### [Data for this task]
· · · · ·
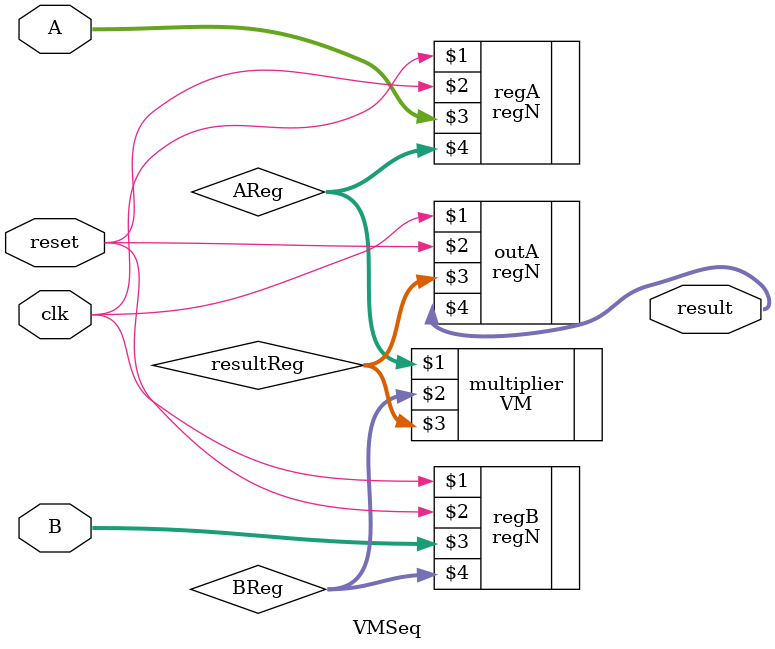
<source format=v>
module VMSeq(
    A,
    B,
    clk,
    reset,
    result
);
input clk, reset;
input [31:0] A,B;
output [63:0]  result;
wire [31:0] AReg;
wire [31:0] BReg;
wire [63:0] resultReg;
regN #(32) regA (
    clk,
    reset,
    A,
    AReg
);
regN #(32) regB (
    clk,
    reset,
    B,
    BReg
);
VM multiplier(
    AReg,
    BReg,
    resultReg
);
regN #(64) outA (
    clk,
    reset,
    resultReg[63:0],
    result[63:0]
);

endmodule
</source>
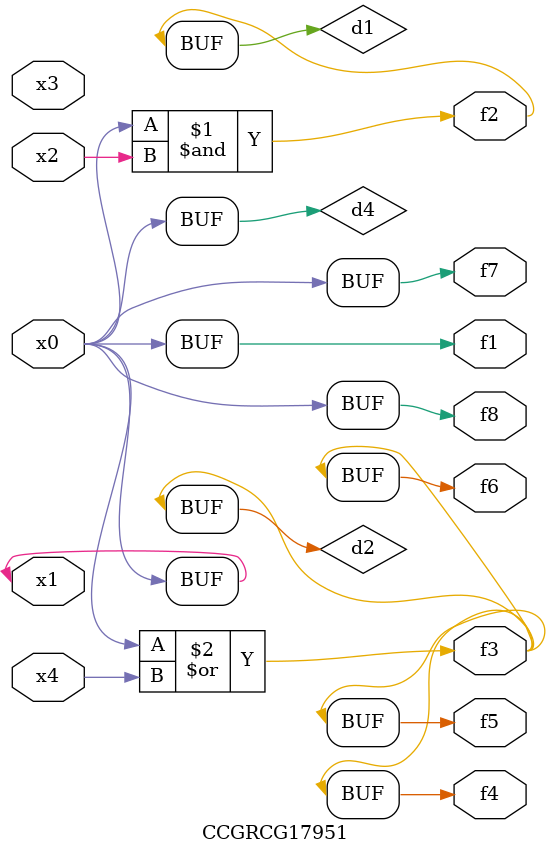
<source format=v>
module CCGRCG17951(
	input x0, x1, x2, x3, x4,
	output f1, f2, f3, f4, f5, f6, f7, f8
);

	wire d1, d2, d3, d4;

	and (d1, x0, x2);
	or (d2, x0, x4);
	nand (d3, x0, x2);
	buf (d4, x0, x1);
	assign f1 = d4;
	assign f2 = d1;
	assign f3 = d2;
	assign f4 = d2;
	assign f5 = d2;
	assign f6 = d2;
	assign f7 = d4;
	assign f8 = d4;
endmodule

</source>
· · · · ·
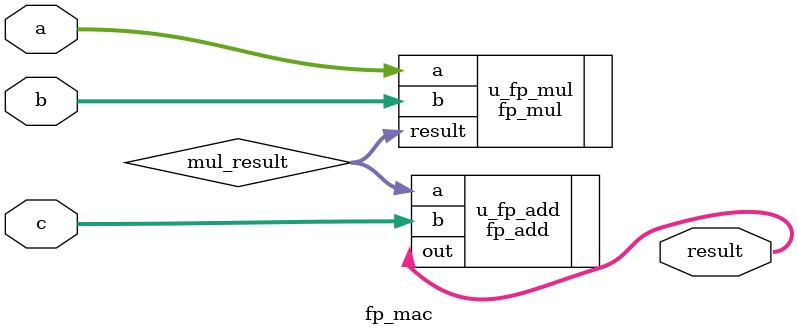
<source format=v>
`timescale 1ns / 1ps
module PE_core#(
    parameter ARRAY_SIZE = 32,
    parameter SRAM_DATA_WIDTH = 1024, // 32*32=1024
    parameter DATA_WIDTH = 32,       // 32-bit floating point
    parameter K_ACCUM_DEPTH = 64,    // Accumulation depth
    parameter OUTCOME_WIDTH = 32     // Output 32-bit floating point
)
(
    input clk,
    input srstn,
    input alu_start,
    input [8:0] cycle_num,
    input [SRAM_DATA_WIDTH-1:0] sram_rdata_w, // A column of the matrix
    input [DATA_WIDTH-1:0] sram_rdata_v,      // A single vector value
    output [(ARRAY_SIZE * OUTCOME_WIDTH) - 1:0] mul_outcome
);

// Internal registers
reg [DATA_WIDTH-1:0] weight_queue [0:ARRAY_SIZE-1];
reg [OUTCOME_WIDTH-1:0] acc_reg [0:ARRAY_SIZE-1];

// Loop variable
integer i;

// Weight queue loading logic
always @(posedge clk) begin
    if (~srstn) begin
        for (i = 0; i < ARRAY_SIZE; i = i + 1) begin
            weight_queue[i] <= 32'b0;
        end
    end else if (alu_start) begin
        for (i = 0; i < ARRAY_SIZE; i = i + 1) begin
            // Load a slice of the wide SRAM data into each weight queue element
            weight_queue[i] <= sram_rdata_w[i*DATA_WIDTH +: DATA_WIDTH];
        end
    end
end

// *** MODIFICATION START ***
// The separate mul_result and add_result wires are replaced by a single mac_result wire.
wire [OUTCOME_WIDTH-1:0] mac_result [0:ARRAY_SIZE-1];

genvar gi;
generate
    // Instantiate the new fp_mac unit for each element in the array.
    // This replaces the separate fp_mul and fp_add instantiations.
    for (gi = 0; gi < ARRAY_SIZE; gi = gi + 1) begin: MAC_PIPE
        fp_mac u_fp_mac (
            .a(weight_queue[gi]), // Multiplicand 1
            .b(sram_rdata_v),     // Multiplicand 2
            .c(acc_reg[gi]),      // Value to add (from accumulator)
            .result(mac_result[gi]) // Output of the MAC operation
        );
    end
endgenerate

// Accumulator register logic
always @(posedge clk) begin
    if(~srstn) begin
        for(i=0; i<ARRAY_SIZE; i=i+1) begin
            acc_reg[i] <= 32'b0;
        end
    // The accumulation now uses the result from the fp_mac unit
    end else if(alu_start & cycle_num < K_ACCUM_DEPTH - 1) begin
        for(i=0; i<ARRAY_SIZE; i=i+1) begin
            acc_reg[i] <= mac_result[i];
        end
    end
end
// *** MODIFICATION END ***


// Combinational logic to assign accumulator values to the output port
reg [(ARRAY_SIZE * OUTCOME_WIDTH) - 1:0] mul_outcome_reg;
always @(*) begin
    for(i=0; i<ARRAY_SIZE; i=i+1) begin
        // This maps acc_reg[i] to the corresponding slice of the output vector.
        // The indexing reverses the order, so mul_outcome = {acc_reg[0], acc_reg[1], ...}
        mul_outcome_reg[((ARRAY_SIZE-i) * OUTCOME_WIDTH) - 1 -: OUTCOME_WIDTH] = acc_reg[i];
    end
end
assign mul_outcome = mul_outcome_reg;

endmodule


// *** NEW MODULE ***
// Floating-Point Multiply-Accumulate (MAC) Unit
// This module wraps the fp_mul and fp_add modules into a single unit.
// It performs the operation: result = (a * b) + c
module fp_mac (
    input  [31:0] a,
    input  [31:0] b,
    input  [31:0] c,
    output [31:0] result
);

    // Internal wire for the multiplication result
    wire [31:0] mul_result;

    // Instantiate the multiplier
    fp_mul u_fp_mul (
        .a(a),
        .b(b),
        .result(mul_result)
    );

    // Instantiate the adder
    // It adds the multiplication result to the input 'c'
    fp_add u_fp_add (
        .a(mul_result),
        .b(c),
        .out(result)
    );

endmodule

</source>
· · · · ·
### [Problem to work on]
In the records above, how many lines hold the string "Internal"? Give the number only.

### [Your response]
2